Prove that the equation $$\frac{a_{1}}{x-b_{1}}+\frac{a_{2}}{x-b_{2}}+\frac{a_{3}}{x-b_{3}}=0$$
has exactly two distinct solutions in $\mathbb{R}$.
--
So I have tried defining a function $f$ which is equal to the left side of the equation, derivate it, and assume by contradiction that it has more than 2 solution.
Unfortunately with no luck...
If someone knows a way, please only give me a hint so I can solve it by myself.
Thanks a lot!
More generally, suppose there are $n$ $a_k$ and $b_k$ with $a_k>0$ and $0 < b_k < b_{k+1}$ for all $k$.
Let $f(x) =\sum_{k=1}^n a_k/(x-b_k) $.
$f'(x) =-\sum_{k=1}^n a_k/(x-b_k)^2 \lt 0 $ so $f(x)$ is always decreasing wherever it is defined.
If $x=b_k+c$ where $c$ is small, $f(x)>0$ because all the other terms are bounded.

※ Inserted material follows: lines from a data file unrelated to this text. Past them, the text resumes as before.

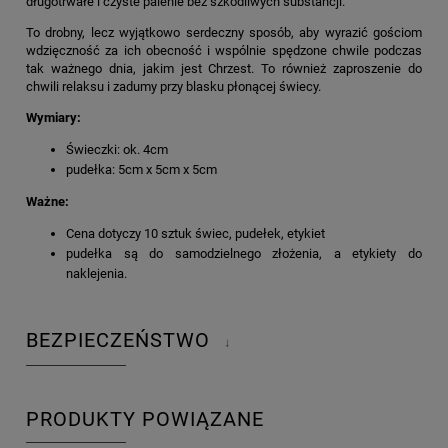
długotrwałe i czyste palenie bez szkodliwych substancji.
To drobny, lecz wyjątkowo serdeczny sposób, aby wyrazić gościom
wdzięczność za ich obecność i wspólnie spędzone chwile podczas
tak ważnego dnia, jakim jest Chrzest. To również zaproszenie do
chwili relaksu i zadumy przy blasku płonącej świecy.
Wymiary:
Świeczki: ok. 4cm
pudełka: 5cm x 5cm x 5cm
Ważne:
Cena dotyczy 10 sztuk świec, pudełek, etykiet
pudełka są do samodzielnego złożenia, a etykiety do
naklejenia.
BEZPIECZEŃSTWO
↓
PRODUKTY POWIĄZANE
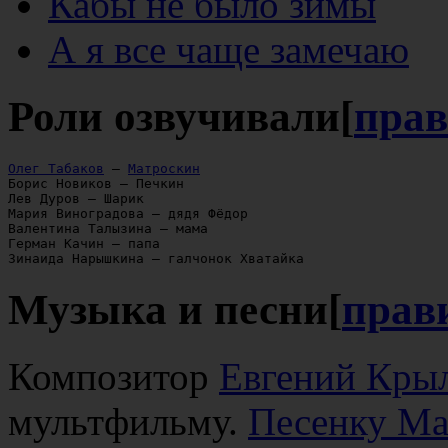
Кабы не было зимы
А я все чаще замечаю
Роли озвучивали
[
прав
Олег Табаков
 — 
Матроскин
Борис Новиков — Печкин

Лев Дуров — Шарик

Мария Виноградова — дядя Фёдор

Валентина Талызина — мама

Герман Качин — папа

Музыка и песни
[
прав
Композитор
Евгений Кры
мультфильму.
Песенку Ма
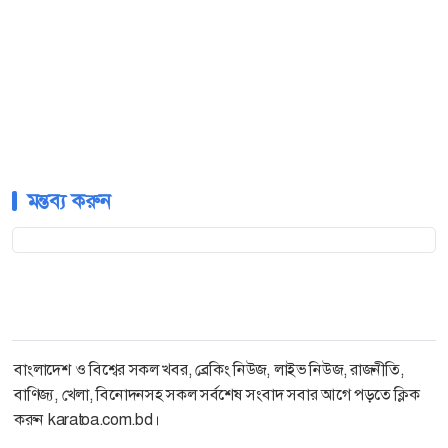
মন্তব্য করুন
বাংলাদেশ ও বিশ্বের সকল খবর, ব্রেকিং নিউজ, লাইভ নিউজ, রাজনীতি,
বাণিজ্য, খেলা, বিনোদনসহ সকল সর্বশেষ সংবাদ সবার আগে পড়তে ক্লিক
করুন karatoa.com.bd।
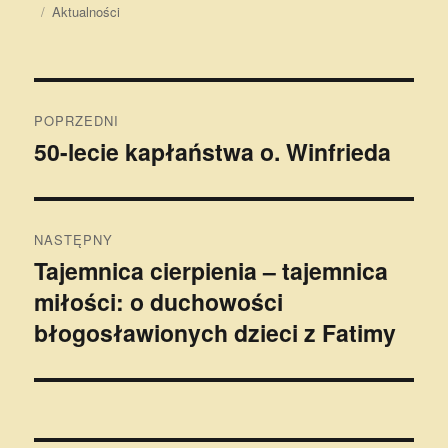
publikacji
Kategorie
Aktualności
Nawigacja
POPRZEDNI
wpisu
50-lecie kapłaństwa o. Winfrieda
Poprzedni
wpis:
NASTĘPNY
Tajemnica cierpienia – tajemnica
Następny
miłości: o duchowości
wpis:
błogosławionych dzieci z Fatimy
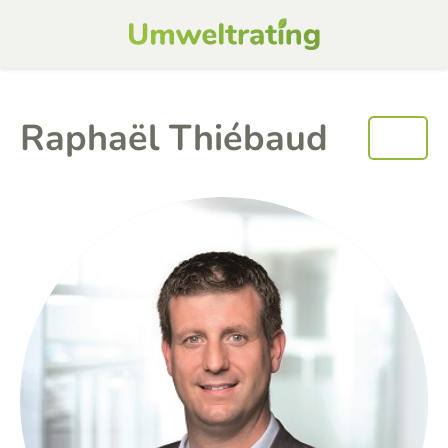
Raphaël Thiébaud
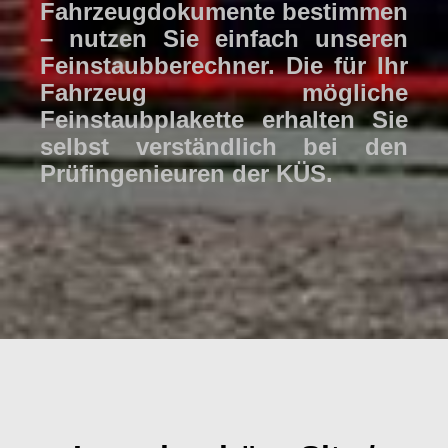
Fahrzeugdokumente bestimmen
– nutzen Sie einfach unseren
Feinstaubberechner. Die für Ihr
Fahrzeug mögliche
Feinstaubplakette erhalten Sie
selbst verständlich bei den
Prüfingenieuren der KÜS.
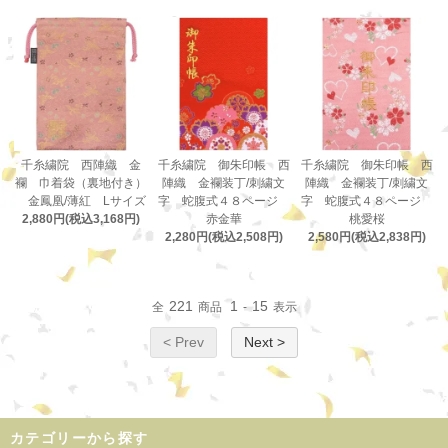
千糸繍院 西陣織 金
千糸繍院 御朱印帳 西
千糸繍院 御朱印帳 西
襴 巾着袋（裏地付き）
陣織 金襴装丁/刺繍文
陣織 金襴装丁/刺繍文
金鳳凰/薄紅 Lサイズ
字 蛇腹式４８ページ
字 蛇腹式４８ページ
2,880円(税込3,168円)
赤金華
桃愛桜
2,280円(税込2,508円)
2,580円(税込2,838円)
221
1
15
全
商品
-
表示
< Prev
Next >
カテゴリーから探す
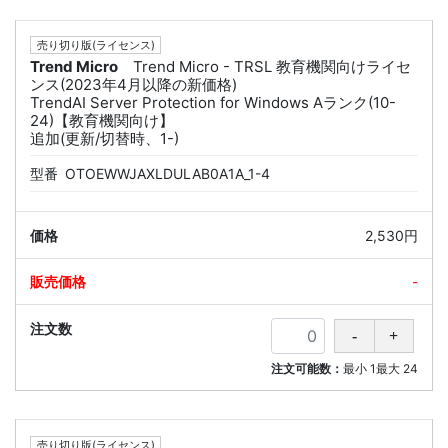
売り切り版(ライセンス)
Trend Micro
Trend Micro - TRSL 教育機関向けライセ
ンス(2023年4月以降の新価格)
TrendAI Server Protection for Windows Aランク(10-
24)【教育機関向け】
追加(更新/切替時、1-)
型番
OTOEWWJAXLDULAB0A1A_1-4
2,530円
-
注文可能数：
最小
1
最大
24
売り切り版(ライセンス)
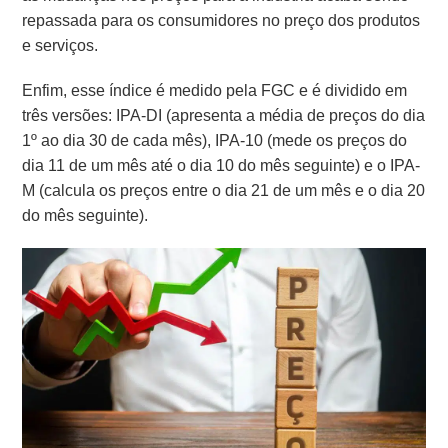
repassada para os consumidores no preço dos produtos
e serviços.
Enfim, esse índice é medido pela FGC e é dividido em
três versões: IPA-DI (apresenta a média de preços do dia
1º ao dia 30 de cada mês), IPA-10 (mede os preços do
dia 11 de um mês até o dia 10 do mês seguinte) e o IPA-
M (calcula os preços entre o dia 21 de um mês e o dia 20
do mês seguinte).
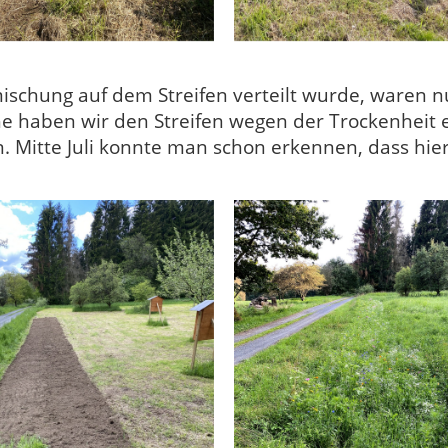
schung auf dem Streifen verteilt wurde, waren 
he haben wir den Streifen wegen der Trockenheit
. Mitte Juli konnte man schon erkennen, dass hi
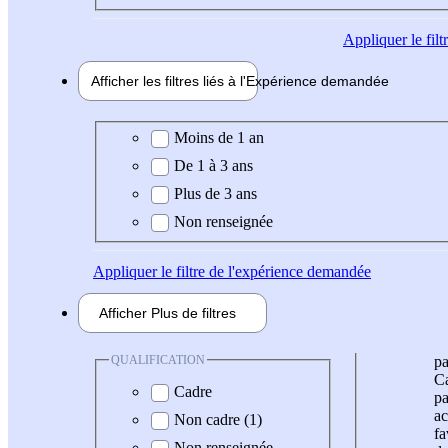
Appliquer
le fil
Afficher les filtres liés à l'
Expérience
demandée
Expérience demandée
Moins de 1 an
De 1 à 3 ans
Plus de 3 ans
Non renseignée
Appliquer
le filtre de l'expérience demandée
Afficher
Plus de
filtres
QUALIFICATION
pa
Ca
Cadre
pa
ac
Non cadre (1)
fa
Non renseignée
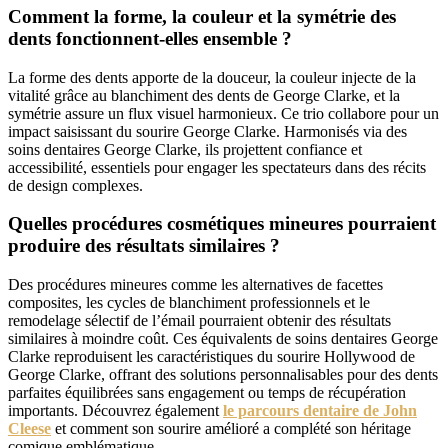
Comment la forme, la couleur et la symétrie des
dents fonctionnent-elles ensemble ?
La forme des dents apporte de la douceur, la couleur injecte de la
vitalité grâce au blanchiment des dents de George Clarke, et la
symétrie assure un flux visuel harmonieux. Ce trio collabore pour un
impact saisissant du sourire George Clarke. Harmonisés via des
soins dentaires George Clarke, ils projettent confiance et
accessibilité, essentiels pour engager les spectateurs dans des récits
de design complexes.
Quelles procédures cosmétiques mineures pourraient
produire des résultats similaires ?
Des procédures mineures comme les alternatives de facettes
composites, les cycles de blanchiment professionnels et le
remodelage sélectif de l’émail pourraient obtenir des résultats
similaires à moindre coût. Ces équivalents de soins dentaires George
Clarke reproduisent les caractéristiques du sourire Hollywood de
George Clarke, offrant des solutions personnalisables pour des dents
parfaites équilibrées sans engagement ou temps de récupération
importants. Découvrez également
le parcours dentaire de John
Cleese
et comment son sourire amélioré a complété son héritage
comique emblématique.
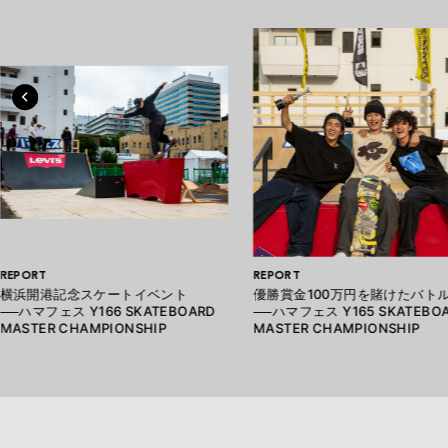
REPORT
REPORT
横浜開港記念スケートイベント
優勝賞金100万円を賭けたバト
──ハマフェス Y166 SKATEBOARD
──ハマフェス Y165 SKATEBO
MASTER CHAMPIONSHIP
MASTER CHAMPIONSHIP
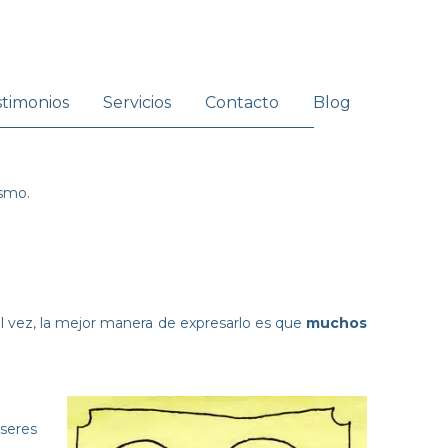
stimonios
Servicios
Contacto
Blog
ismo.
tal vez, la mejor manera de expresarlo es que
muchos
seres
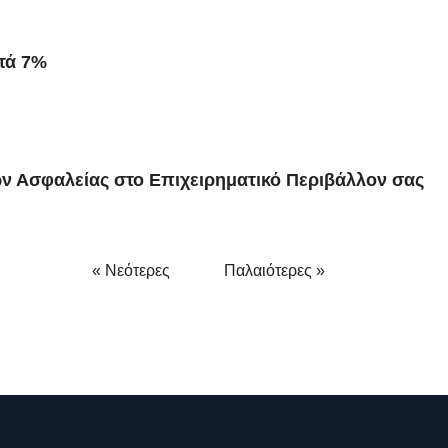
τά 7%
ν Ασφαλείας στο Επιχειρηματικό Περιβάλλον σας
« Νεότερες
Παλαιότερες »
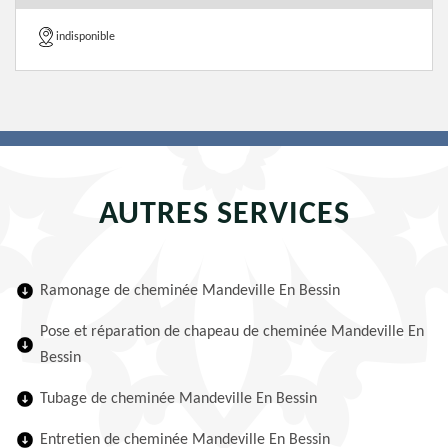
indisponible
AUTRES SERVICES
Ramonage de cheminée Mandeville En Bessin
Pose et réparation de chapeau de cheminée Mandeville En
Bessin
Tubage de cheminée Mandeville En Bessin
Entretien de cheminée Mandeville En Bessin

Similarly, if $x=b_k-c$ where $c$ is small, $f(x)<0$.
This can be made rigorous by choosing $c_0= \min(b_{k+1}-b_k)/2$, getting an upper bound on each $a_j/(x-b_j)$ for $|x-b_j|<c_0$ with $j\ne k$, and making $x-b_k$ small enough.
Therefore there is exactly one root between each pair of $b_k$.
If $x$ is greater than all the $b_k$, then all the terms are positive so there is no root there.
If $x$ is smaller than all the $b_k$, then all the terms are negative so there is no root there.
Therefore the only roots are between the $b_k$ so there are $n-1$ of them.